Task requirements:
Edit the records below by changing "Qobuz" to "Bandcamp" wherever it appears, and keep every other line unchanged.

************

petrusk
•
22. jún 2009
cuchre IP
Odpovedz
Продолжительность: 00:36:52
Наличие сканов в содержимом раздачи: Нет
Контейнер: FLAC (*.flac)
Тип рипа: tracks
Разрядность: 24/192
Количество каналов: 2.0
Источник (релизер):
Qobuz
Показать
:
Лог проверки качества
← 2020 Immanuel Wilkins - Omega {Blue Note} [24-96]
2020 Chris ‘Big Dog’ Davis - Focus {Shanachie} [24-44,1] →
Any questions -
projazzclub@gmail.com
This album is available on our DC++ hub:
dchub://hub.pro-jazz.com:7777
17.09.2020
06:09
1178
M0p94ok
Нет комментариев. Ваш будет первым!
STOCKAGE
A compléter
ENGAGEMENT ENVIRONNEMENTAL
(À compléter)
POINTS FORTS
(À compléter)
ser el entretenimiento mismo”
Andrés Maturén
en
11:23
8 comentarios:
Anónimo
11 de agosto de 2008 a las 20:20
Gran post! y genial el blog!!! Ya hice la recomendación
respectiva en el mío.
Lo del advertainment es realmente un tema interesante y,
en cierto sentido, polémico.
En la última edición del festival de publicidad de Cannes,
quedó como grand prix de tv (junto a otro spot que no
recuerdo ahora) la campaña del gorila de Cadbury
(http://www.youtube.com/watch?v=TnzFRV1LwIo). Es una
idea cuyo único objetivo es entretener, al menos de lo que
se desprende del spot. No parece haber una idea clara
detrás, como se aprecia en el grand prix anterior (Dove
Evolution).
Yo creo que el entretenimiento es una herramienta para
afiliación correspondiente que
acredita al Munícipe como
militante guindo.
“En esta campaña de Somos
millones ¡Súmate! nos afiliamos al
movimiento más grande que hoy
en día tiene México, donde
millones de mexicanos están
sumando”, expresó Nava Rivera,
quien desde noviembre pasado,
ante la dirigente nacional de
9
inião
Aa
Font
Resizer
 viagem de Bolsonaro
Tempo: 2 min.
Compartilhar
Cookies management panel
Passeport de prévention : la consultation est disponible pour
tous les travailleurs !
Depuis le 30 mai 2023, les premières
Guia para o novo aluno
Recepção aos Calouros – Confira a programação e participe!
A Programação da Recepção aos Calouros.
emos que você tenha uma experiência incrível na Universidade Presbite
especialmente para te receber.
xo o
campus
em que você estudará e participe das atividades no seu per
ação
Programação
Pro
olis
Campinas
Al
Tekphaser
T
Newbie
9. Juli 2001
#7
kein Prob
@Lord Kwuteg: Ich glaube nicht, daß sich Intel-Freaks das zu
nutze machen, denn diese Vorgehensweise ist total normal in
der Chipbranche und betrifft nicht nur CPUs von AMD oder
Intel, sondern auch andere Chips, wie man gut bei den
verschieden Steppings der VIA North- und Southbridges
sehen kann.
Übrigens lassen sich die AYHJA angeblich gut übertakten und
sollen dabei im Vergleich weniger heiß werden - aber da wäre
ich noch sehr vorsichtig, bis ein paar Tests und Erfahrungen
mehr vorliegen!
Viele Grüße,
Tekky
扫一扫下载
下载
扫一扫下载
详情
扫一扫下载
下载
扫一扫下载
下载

************

Solution below:
petrusk
•
22. jún 2009
cuchre IP
Odpovedz
Продолжительность: 00:36:52
Наличие сканов в содержимом раздачи: Нет
Контейнер: FLAC (*.flac)
Тип рипа: tracks
Разрядность: 24/192
Количество каналов: 2.0
Источник (релизер):
Bandcamp
Показать
:
Лог проверки качества
← 2020 Immanuel Wilkins - Omega {Blue Note} [24-96]
2020 Chris ‘Big Dog’ Davis - Focus {Shanachie} [24-44,1] →
Any questions -
projazzclub@gmail.com
This album is available on our DC++ hub:
dchub://hub.pro-jazz.com:7777
17.09.2020
06:09
1178
M0p94ok
Нет комментариев. Ваш будет первым!
STOCKAGE
A compléter
ENGAGEMENT ENVIRONNEMENTAL
(À compléter)
POINTS FORTS
(À compléter)
ser el entretenimiento mismo”
Andrés Maturén
en
11:23
8 comentarios:
Anónimo
11 de agosto de 2008 a las 20:20
Gran post! y genial el blog!!! Ya hice la recomendación
respectiva en el mío.
Lo del advertainment es realmente un tema interesante y,
en cierto sentido, polémico.
En la última edición del festival de publicidad de Cannes,
quedó como grand prix de tv (junto a otro spot que no
recuerdo ahora) la campaña del gorila de Cadbury
(http://www.youtube.com/watch?v=TnzFRV1LwIo). Es una
idea cuyo único objetivo es entretener, al menos de lo que
se desprende del spot. No parece haber una idea clara
detrás, como se aprecia en el grand prix anterior (Dove
Evolution).
Yo creo que el entretenimiento es una herramienta para
afiliación correspondiente que
acredita al Munícipe como
militante guindo.
“En esta campaña de Somos
millones ¡Súmate! nos afiliamos al
movimiento más grande que hoy
en día tiene México, donde
millones de mexicanos están
sumando”, expresó Nava Rivera,
quien desde noviembre pasado,
ante la dirigente nacional de
9
inião
Aa
Font
Resizer
 viagem de Bolsonaro
Tempo: 2 min.
Compartilhar
Cookies management panel
Passeport de prévention : la consultation est disponible pour
tous les travailleurs !
Depuis le 30 mai 2023, les premières
Guia para o novo aluno
Recepção aos Calouros – Confira a programação e participe!
A Programação da Recepção aos Calouros.
emos que você tenha uma experiência incrível na Universidade Presbite
especialmente para te receber.
xo o
campus
em que você estudará e participe das atividades no seu per
ação
Programação
Pro
olis
Campinas
Al
Tekphaser
T
Newbie
9. Juli 2001
#7
kein Prob
@Lord Kwuteg: Ich glaube nicht, daß sich Intel-Freaks das zu
nutze machen, denn diese Vorgehensweise ist total normal in
der Chipbranche und betrifft nicht nur CPUs von AMD oder
Intel, sondern auch andere Chips, wie man gut bei den
verschieden Steppings der VIA North- und Southbridges
sehen kann.
Übrigens lassen sich die AYHJA angeblich gut übertakten und
sollen dabei im Vergleich weniger heiß werden - aber da wäre
ich noch sehr vorsichtig, bis ein paar Tests und Erfahrungen
mehr vorliegen!
Viele Grüße,
Tekky
扫一扫下载
下载
扫一扫下载
详情
扫一扫下载
下载
扫一扫下载
下载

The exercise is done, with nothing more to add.